_TASK GOAL_
Your reproduction of the entries should be exact and should contain no pictures.

_Document structure recognition data_
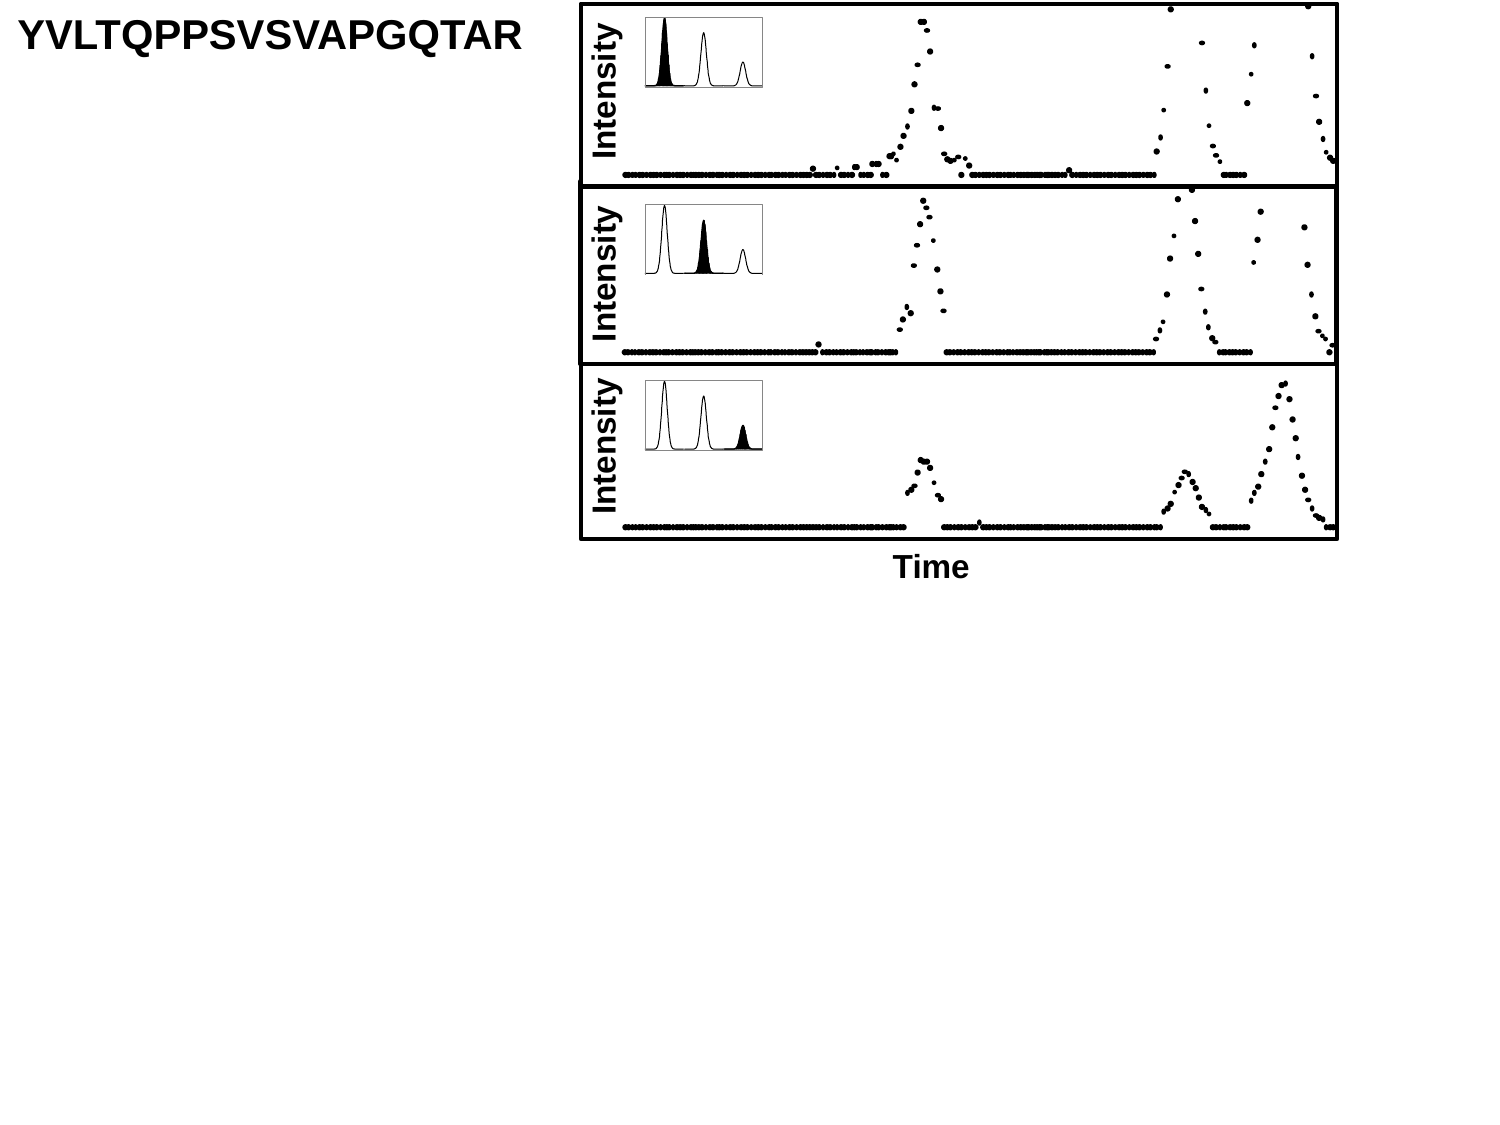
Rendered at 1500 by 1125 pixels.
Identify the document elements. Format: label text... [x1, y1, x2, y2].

text_box Time [877, 549, 985, 593]
picture [576, 0, 1340, 542]
text_box YVLTQPPSVSVAPGQTAR [2, 0, 538, 65]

_REPLY_
Rendered at 1500 by 1125 pixels.
Identify the document elements. Format: label text... [x1, y1, x2, y2].

text_box Time [877, 549, 985, 593]
picture [576, 0, 1340, 542]
text_box YVLTQPPSVSVAPGQTAR [2, 0, 538, 65]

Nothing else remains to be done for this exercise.